The Institute of Directors has found a dramatic drop in business confidence following the general election ending with a hung parliament with director-general Stephen Martin claiming the resulting political uncertainty could have disastrous consequences for the UK economy.
The nearly 700 members of the IoD who took the survey are keen to see quick agreement with the European Union on transitional arrangements surrounding the UK’s withdrawal, and clarity on the status of EU workers in the United Kingdom.
The overall priority for the new government, according to IoD members who have taken the survey since noon on Friday, must be reaching a new trade deal with the European Union.
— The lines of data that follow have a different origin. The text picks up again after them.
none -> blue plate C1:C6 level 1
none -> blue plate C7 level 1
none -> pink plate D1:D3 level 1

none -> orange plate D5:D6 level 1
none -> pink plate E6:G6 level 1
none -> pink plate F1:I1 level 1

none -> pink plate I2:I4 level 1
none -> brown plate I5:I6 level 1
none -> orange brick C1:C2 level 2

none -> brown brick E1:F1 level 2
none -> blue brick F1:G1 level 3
On the domestic front, work to deliver a higher skilled workforce and better quality infrastructure is considered vitally important.
The key findings of the survey:
- 65% of IoD members believe uncertainty over the make-up of the Government is ‘a significant concern’ for the UK economy, with a further 27% describing it as a ‘slight concern’ – a total of 92% therefore believing it to be a concern
- There has been a negative swing of 34 points in confidence in the UK economy from our last survey in May. While 20% are optimistic about the UK economy over the next 12 months, some 57% are now either quite or very pessimistic – a -37 ‘net confidence’ score. This compares with May, in which 34% registered their optimism, and only 37% reported pessimism – just -3
- A majority (59%) believe a further election later this year would be somewhat or very unwelcome. Only 23% felt a further election would be welcome
Martin said: “It is hard to overstate what a dramatic impact the current political uncertainty is having on business leaders, and the consequences could – if not addressed immediately – be disastrous for the UK economy. The needs of business and discussion of the economy were largely absent from the campaign, but this crash in confidence shows how urgently that must change in the new government.
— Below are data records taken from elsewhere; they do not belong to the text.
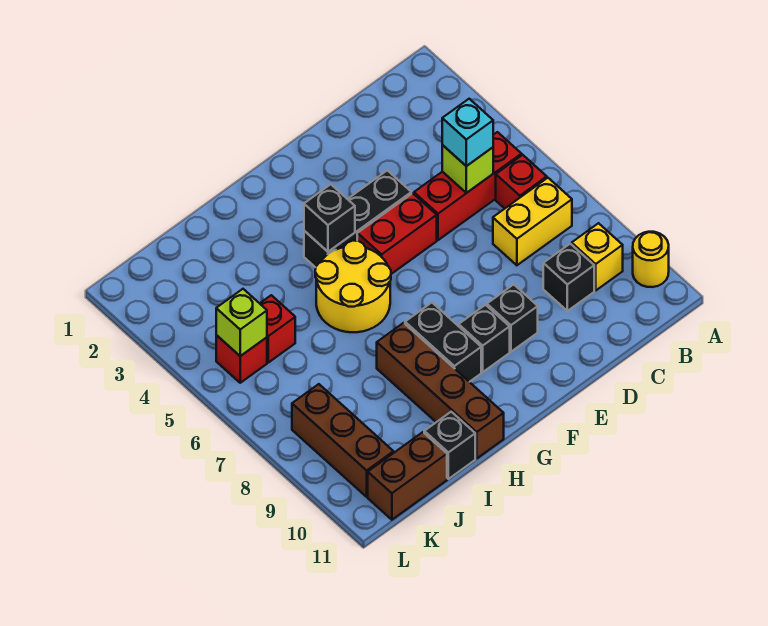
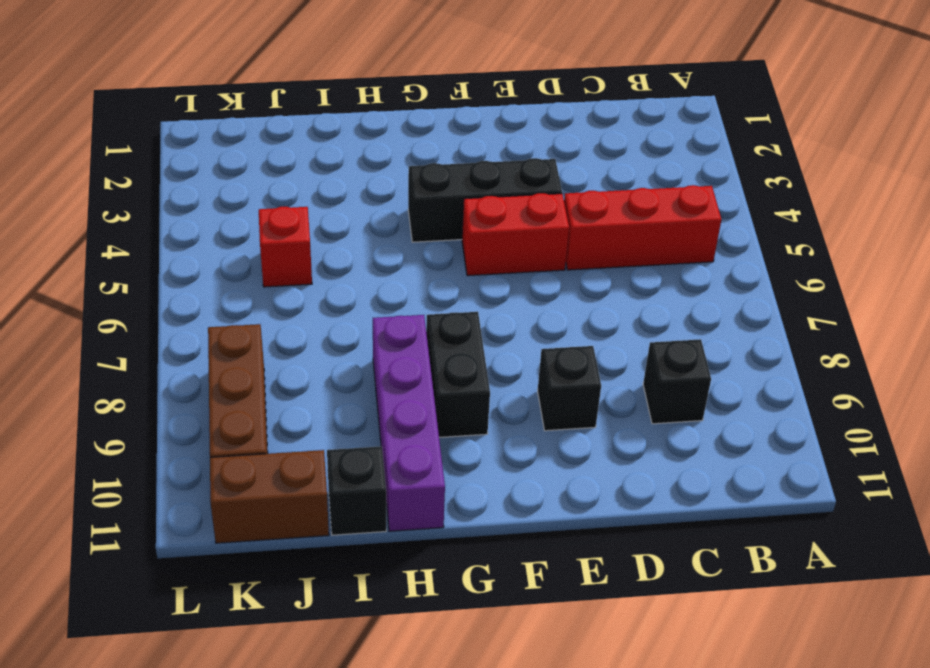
purple brick H8:H11 level 1 -> brown brick H8:H11 level 1
none -> yellow round brick A10 level 1
none -> red brick B6 level 1
none -> yellow brick B7:C7 level 1

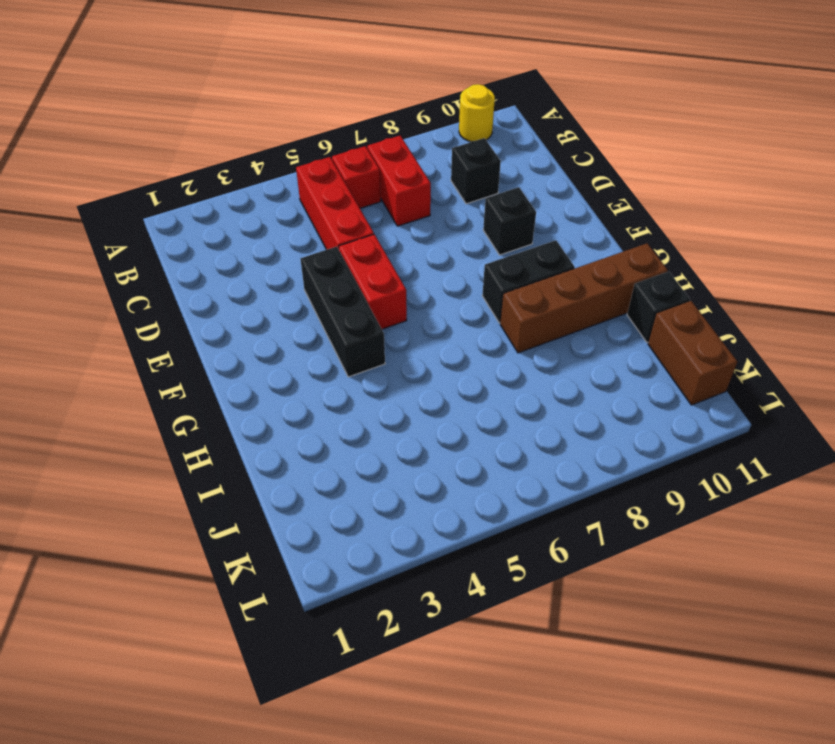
red brick B7:C7 level 1 -> yellow brick B7:C7 level 1
none -> yellow brick B9 level 1
none -> black brick F9 level 1
none -> yellow round brick G5:H6 level 1

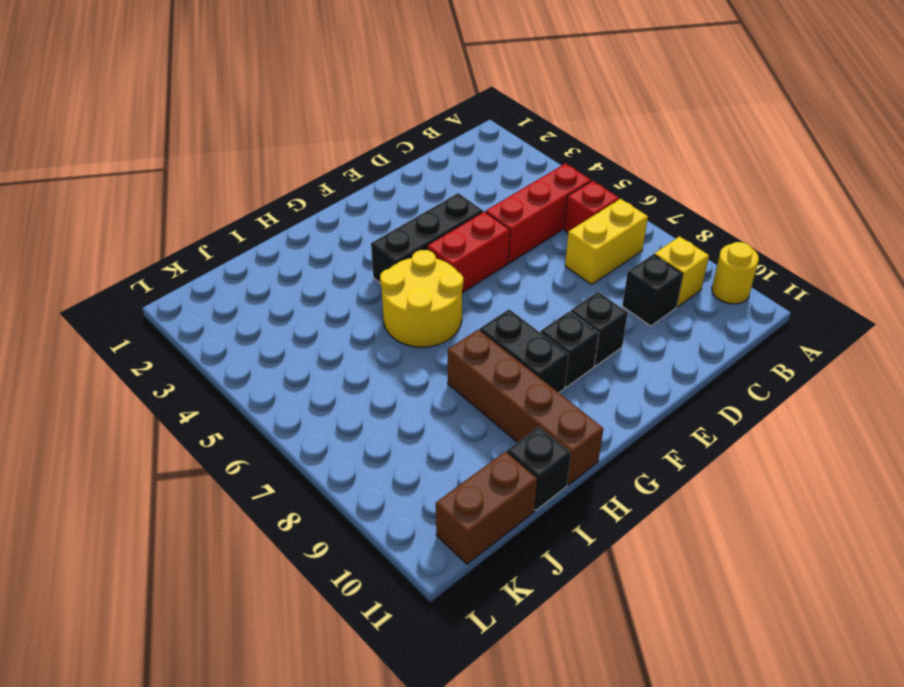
none -> red brick J5 level 1
none -> red brick K5 level 1
none -> brown brick K8:K10 level 1

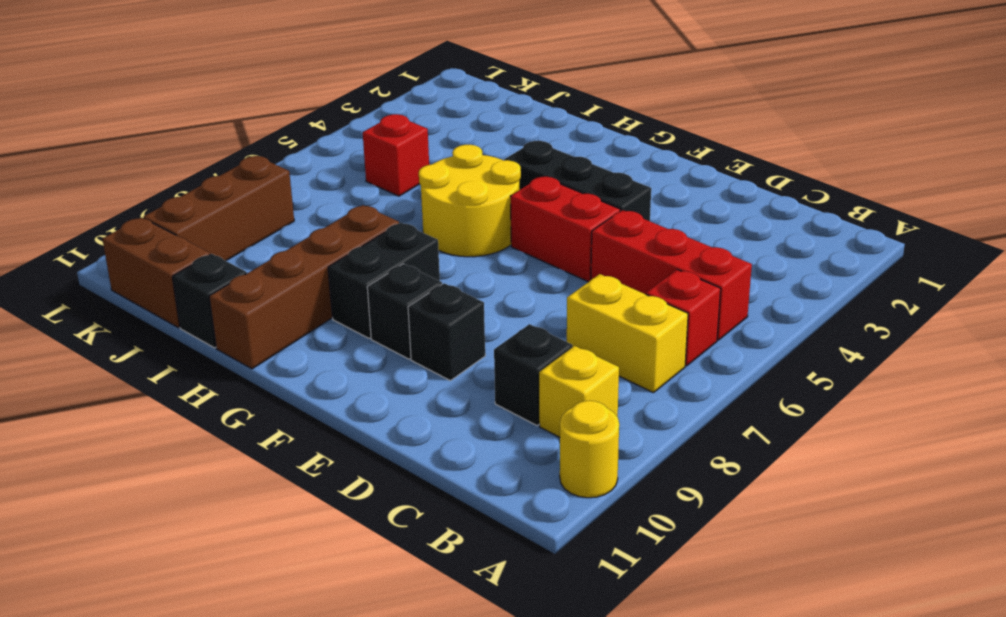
none -> red brick K5 level 1
none -> lime brick C5 level 2
none -> black brick G4 level 2

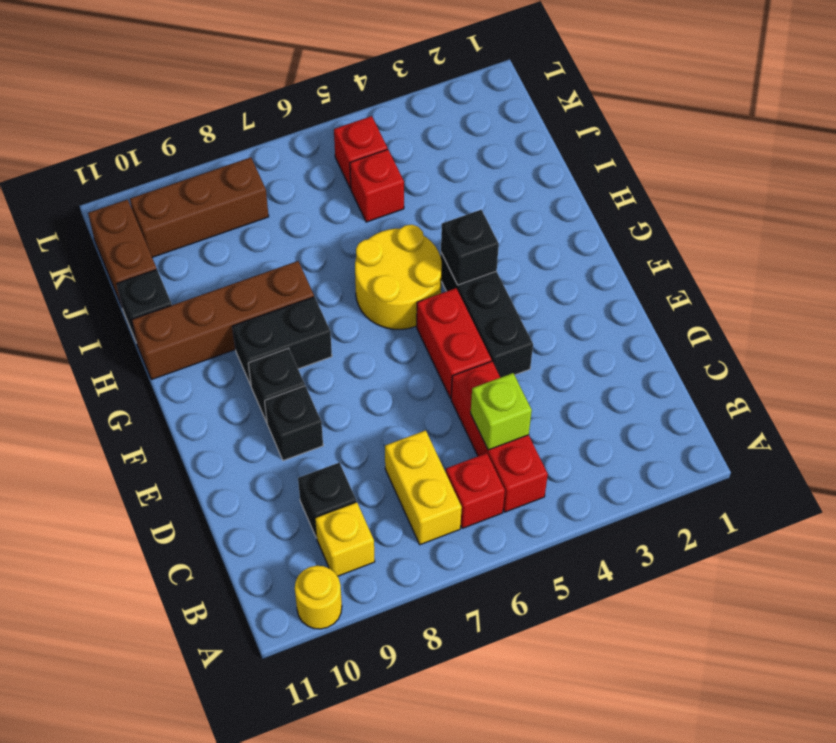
none -> lime brick K5 level 2
none -> cyan brick C5 level 3

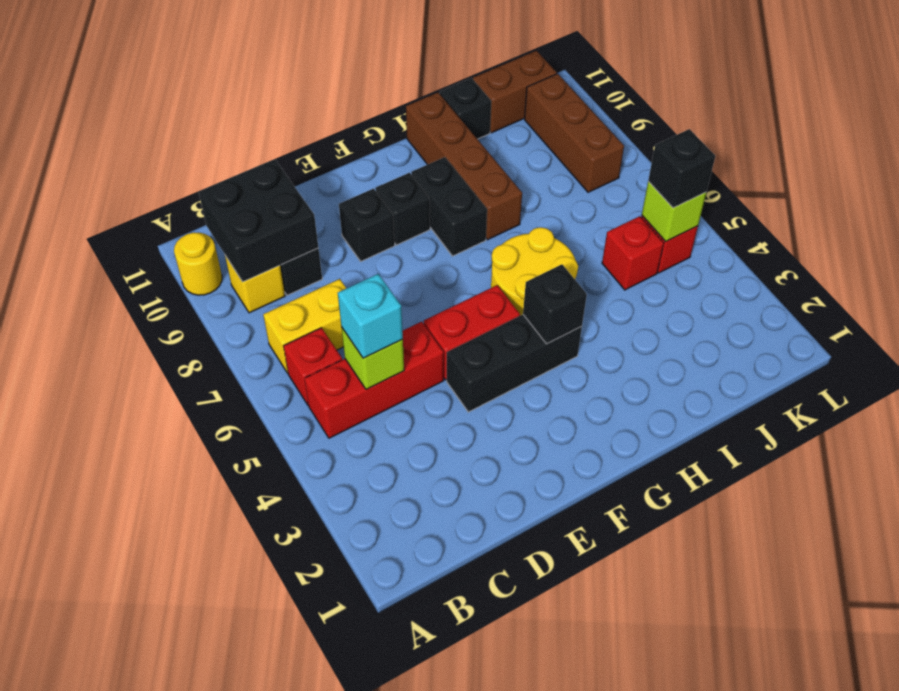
black brick B9:C10 level 2 -> none
black brick K5 level 3 -> none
“It was disheartening that the only reference the Prime Minister made to prosperity in her Downing Street statement was to emphasise the need to share it, rather than create it in the first place. With global headwinds and political uncertainty at the front of business leaders’ minds, it would be wise for this administration to re-emphasise its commitment to a pro-business environment here at home.
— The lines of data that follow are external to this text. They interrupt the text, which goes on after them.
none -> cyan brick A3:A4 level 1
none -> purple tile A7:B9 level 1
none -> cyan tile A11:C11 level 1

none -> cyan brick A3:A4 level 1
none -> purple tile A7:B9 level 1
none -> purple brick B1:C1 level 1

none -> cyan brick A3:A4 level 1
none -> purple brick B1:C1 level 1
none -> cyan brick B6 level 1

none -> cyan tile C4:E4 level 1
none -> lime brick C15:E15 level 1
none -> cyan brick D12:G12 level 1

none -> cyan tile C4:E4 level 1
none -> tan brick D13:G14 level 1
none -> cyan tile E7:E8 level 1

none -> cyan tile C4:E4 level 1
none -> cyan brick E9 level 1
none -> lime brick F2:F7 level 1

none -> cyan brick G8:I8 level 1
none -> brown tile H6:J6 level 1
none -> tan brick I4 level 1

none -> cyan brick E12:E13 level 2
“Business leaders will be acutely aware that Parliaments without majorities are more prone to politicking and point-scoring than most. If we do indeed see a minority Government, both sides of the aisle must swallow their pride and work on a cross-party basis on the most important issues. The last thing business leaders need is a Parliament in paralysis, and the consequences for British businesses and for the UK as an investment destination would be severe.
“Saying this, there is also little appetite for a further election this year, and indeed business leaders are keener to see the new Government get to work in Brussels and on the domestic front. Ensuring negotiations start well, and delivering higher quality skills and infrastructure across the country, must be the priority.”
In a separate report by the Harvard Kennedy School of Business, most SMEs said they were keen to remain in the European single market and customs union. The report, by former shadow chancellor Ed Balls and Peter Sands, previously in charge of investment bank Standard Chartered, found that, of the 50 surveyed, all were concerned about rising costs from tariffs and customs controls while many were worried about the UK leaving the EU without a deal at all.
Sands told the BBC: “When it comes down to it most would prefer to be in the single market – that makes it easier for them to do business, and if they can’t get that they want a free trade agreement or something as close to the single market as possible.”